Restate all data exactly. No images.

++++++

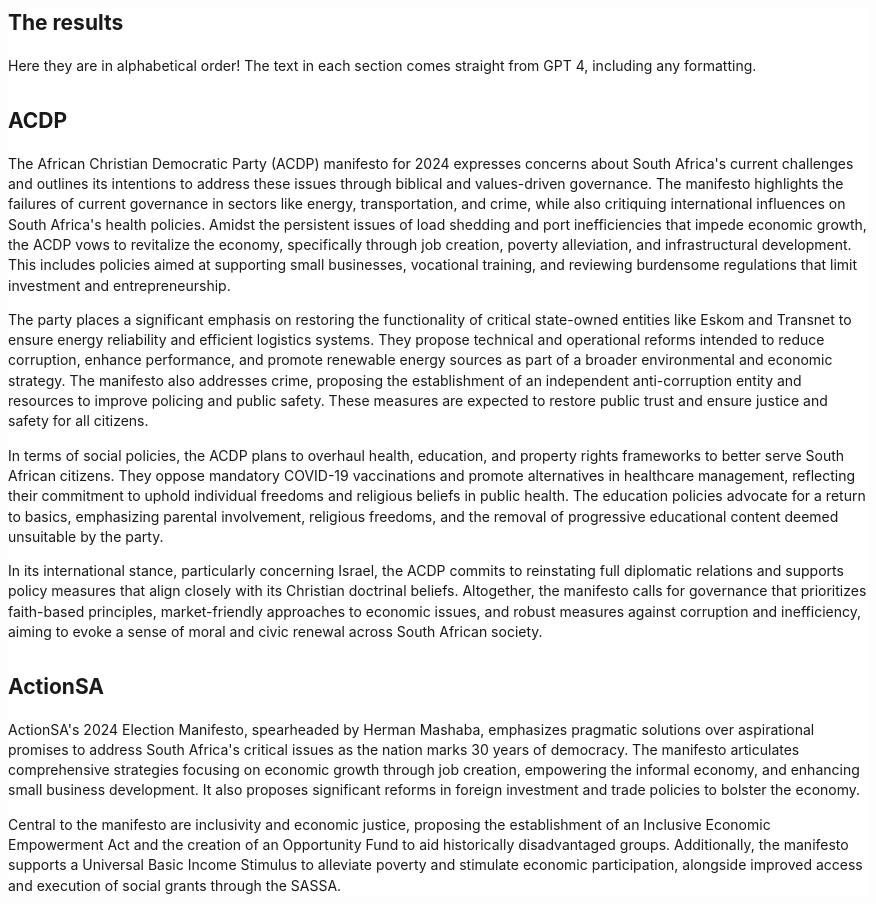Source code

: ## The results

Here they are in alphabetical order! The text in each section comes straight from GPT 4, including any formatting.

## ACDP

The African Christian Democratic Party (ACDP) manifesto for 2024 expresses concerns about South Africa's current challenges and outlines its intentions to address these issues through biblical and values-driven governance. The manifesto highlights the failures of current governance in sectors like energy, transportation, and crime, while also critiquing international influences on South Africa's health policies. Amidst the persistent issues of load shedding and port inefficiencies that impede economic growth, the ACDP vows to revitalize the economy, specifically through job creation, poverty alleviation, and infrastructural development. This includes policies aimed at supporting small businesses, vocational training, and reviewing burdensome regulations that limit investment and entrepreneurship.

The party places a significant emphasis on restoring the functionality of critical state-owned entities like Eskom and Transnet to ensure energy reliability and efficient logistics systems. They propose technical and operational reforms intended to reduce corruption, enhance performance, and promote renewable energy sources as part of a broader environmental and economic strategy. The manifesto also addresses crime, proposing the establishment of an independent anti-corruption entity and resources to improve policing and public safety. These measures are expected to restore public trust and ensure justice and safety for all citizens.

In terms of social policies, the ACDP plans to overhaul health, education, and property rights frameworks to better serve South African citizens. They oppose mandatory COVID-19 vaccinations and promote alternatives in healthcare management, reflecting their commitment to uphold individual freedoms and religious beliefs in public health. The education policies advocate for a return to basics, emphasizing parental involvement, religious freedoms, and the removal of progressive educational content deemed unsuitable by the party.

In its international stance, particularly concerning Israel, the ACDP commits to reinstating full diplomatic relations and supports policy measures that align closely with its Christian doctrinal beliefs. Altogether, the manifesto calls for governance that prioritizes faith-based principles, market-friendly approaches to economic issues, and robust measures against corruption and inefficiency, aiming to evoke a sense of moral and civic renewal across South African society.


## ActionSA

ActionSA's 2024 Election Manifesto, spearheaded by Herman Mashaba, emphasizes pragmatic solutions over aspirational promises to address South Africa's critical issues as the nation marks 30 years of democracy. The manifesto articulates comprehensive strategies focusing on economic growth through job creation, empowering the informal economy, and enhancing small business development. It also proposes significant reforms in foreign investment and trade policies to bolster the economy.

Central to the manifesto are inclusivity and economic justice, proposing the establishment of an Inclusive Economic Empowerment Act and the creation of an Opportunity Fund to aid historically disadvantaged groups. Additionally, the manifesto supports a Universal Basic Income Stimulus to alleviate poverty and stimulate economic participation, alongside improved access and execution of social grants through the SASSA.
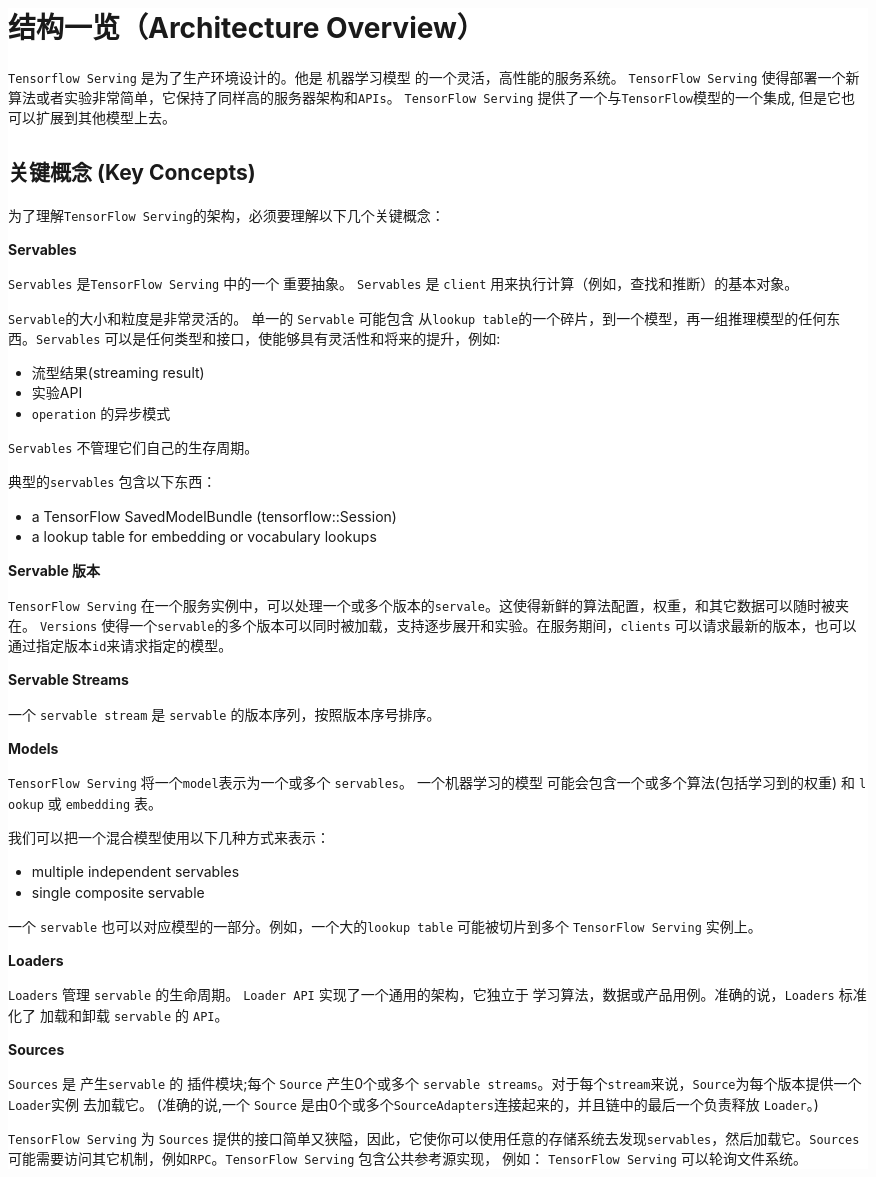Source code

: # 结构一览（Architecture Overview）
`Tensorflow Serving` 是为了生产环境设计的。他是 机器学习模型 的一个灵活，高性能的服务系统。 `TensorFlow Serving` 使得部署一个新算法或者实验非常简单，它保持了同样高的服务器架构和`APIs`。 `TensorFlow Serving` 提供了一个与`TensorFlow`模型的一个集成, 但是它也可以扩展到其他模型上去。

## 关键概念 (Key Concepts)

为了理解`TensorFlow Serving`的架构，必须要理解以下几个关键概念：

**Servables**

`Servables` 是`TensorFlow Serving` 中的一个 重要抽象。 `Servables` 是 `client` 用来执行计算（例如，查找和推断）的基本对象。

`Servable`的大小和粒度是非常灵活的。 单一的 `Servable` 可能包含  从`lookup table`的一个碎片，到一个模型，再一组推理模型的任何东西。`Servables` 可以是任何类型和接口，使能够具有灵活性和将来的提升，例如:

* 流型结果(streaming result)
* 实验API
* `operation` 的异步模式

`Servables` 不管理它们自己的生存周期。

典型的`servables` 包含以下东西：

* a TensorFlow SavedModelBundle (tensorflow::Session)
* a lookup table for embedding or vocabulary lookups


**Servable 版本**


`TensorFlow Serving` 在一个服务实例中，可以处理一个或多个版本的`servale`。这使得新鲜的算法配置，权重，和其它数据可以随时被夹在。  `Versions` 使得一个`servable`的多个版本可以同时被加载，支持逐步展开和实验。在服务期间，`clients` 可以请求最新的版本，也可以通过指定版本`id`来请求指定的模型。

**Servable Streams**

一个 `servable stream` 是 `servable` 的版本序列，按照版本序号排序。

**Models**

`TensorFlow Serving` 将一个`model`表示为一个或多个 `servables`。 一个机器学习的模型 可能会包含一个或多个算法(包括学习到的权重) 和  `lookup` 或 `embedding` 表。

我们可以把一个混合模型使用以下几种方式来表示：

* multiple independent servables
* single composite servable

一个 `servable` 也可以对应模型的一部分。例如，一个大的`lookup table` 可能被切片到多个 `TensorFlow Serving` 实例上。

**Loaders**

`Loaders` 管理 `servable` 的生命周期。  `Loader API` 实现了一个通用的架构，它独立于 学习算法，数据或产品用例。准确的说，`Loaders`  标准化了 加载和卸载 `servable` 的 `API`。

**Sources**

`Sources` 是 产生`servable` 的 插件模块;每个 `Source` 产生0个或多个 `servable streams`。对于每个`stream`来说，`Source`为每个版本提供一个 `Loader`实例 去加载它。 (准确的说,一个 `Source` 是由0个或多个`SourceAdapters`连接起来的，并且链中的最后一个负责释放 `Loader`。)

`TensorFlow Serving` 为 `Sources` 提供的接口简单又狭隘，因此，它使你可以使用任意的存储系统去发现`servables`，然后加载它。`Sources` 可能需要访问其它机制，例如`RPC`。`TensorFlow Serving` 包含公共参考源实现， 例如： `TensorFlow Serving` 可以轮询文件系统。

++++++

— Answer box —
Source code

: ## The results

Here they are in alphabetical order! The text in each section comes straight from GPT 4, including any formatting.

## ACDP

The African Christian Democratic Party (ACDP) manifesto for 2024 expresses concerns about South Africa's current challenges and outlines its intentions to address these issues through biblical and values-driven governance. The manifesto highlights the failures of current governance in sectors like energy, transportation, and crime, while also critiquing international influences on South Africa's health policies. Amidst the persistent issues of load shedding and port inefficiencies that impede economic growth, the ACDP vows to revitalize the economy, specifically through job creation, poverty alleviation, and infrastructural development. This includes policies aimed at supporting small businesses, vocational training, and reviewing burdensome regulations that limit investment and entrepreneurship.

The party places a significant emphasis on restoring the functionality of critical state-owned entities like Eskom and Transnet to ensure energy reliability and efficient logistics systems. They propose technical and operational reforms intended to reduce corruption, enhance performance, and promote renewable energy sources as part of a broader environmental and economic strategy. The manifesto also addresses crime, proposing the establishment of an independent anti-corruption entity and resources to improve policing and public safety. These measures are expected to restore public trust and ensure justice and safety for all citizens.

In terms of social policies, the ACDP plans to overhaul health, education, and property rights frameworks to better serve South African citizens. They oppose mandatory COVID-19 vaccinations and promote alternatives in healthcare management, reflecting their commitment to uphold individual freedoms and religious beliefs in public health. The education policies advocate for a return to basics, emphasizing parental involvement, religious freedoms, and the removal of progressive educational content deemed unsuitable by the party.

In its international stance, particularly concerning Israel, the ACDP commits to reinstating full diplomatic relations and supports policy measures that align closely with its Christian doctrinal beliefs. Altogether, the manifesto calls for governance that prioritizes faith-based principles, market-friendly approaches to economic issues, and robust measures against corruption and inefficiency, aiming to evoke a sense of moral and civic renewal across South African society.


## ActionSA

ActionSA's 2024 Election Manifesto, spearheaded by Herman Mashaba, emphasizes pragmatic solutions over aspirational promises to address South Africa's critical issues as the nation marks 30 years of democracy. The manifesto articulates comprehensive strategies focusing on economic growth through job creation, empowering the informal economy, and enhancing small business development. It also proposes significant reforms in foreign investment and trade policies to bolster the economy.

Central to the manifesto are inclusivity and economic justice, proposing the establishment of an Inclusive Economic Empowerment Act and the creation of an Opportunity Fund to aid historically disadvantaged groups. Additionally, the manifesto supports a Universal Basic Income Stimulus to alleviate poverty and stimulate economic participation, alongside improved access and execution of social grants through the SASSA.
Source code

: # 结构一览（Architecture Overview）
`Tensorflow Serving` 是为了生产环境设计的。他是 机器学习模型 的一个灵活，高性能的服务系统。 `TensorFlow Serving` 使得部署一个新算法或者实验非常简单，它保持了同样高的服务器架构和`APIs`。 `TensorFlow Serving` 提供了一个与`TensorFlow`模型的一个集成, 但是它也可以扩展到其他模型上去。

## 关键概念 (Key Concepts)

为了理解`TensorFlow Serving`的架构，必须要理解以下几个关键概念：

**Servables**

`Servables` 是`TensorFlow Serving` 中的一个 重要抽象。 `Servables` 是 `client` 用来执行计算（例如，查找和推断）的基本对象。

`Servable`的大小和粒度是非常灵活的。 单一的 `Servable` 可能包含  从`lookup table`的一个碎片，到一个模型，再一组推理模型的任何东西。`Servables` 可以是任何类型和接口，使能够具有灵活性和将来的提升，例如:

* 流型结果(streaming result)
* 实验API
* `operation` 的异步模式

`Servables` 不管理它们自己的生存周期。

典型的`servables` 包含以下东西：

* a TensorFlow SavedModelBundle (tensorflow::Session)
* a lookup table for embedding or vocabulary lookups


**Servable 版本**


`TensorFlow Serving` 在一个服务实例中，可以处理一个或多个版本的`servale`。这使得新鲜的算法配置，权重，和其它数据可以随时被夹在。  `Versions` 使得一个`servable`的多个版本可以同时被加载，支持逐步展开和实验。在服务期间，`clients` 可以请求最新的版本，也可以通过指定版本`id`来请求指定的模型。

**Servable Streams**

一个 `servable stream` 是 `servable` 的版本序列，按照版本序号排序。

**Models**

`TensorFlow Serving` 将一个`model`表示为一个或多个 `servables`。 一个机器学习的模型 可能会包含一个或多个算法(包括学习到的权重) 和  `lookup` 或 `embedding` 表。

我们可以把一个混合模型使用以下几种方式来表示：

* multiple independent servables
* single composite servable

一个 `servable` 也可以对应模型的一部分。例如，一个大的`lookup table` 可能被切片到多个 `TensorFlow Serving` 实例上。

**Loaders**

`Loaders` 管理 `servable` 的生命周期。  `Loader API` 实现了一个通用的架构，它独立于 学习算法，数据或产品用例。准确的说，`Loaders`  标准化了 加载和卸载 `servable` 的 `API`。

**Sources**

`Sources` 是 产生`servable` 的 插件模块;每个 `Source` 产生0个或多个 `servable streams`。对于每个`stream`来说，`Source`为每个版本提供一个 `Loader`实例 去加载它。 (准确的说,一个 `Source` 是由0个或多个`SourceAdapters`连接起来的，并且链中的最后一个负责释放 `Loader`。)

`TensorFlow Serving` 为 `Sources` 提供的接口简单又狭隘，因此，它使你可以使用任意的存储系统去发现`servables`，然后加载它。`Sources` 可能需要访问其它机制，例如`RPC`。`TensorFlow Serving` 包含公共参考源实现， 例如： `TensorFlow Serving` 可以轮询文件系统。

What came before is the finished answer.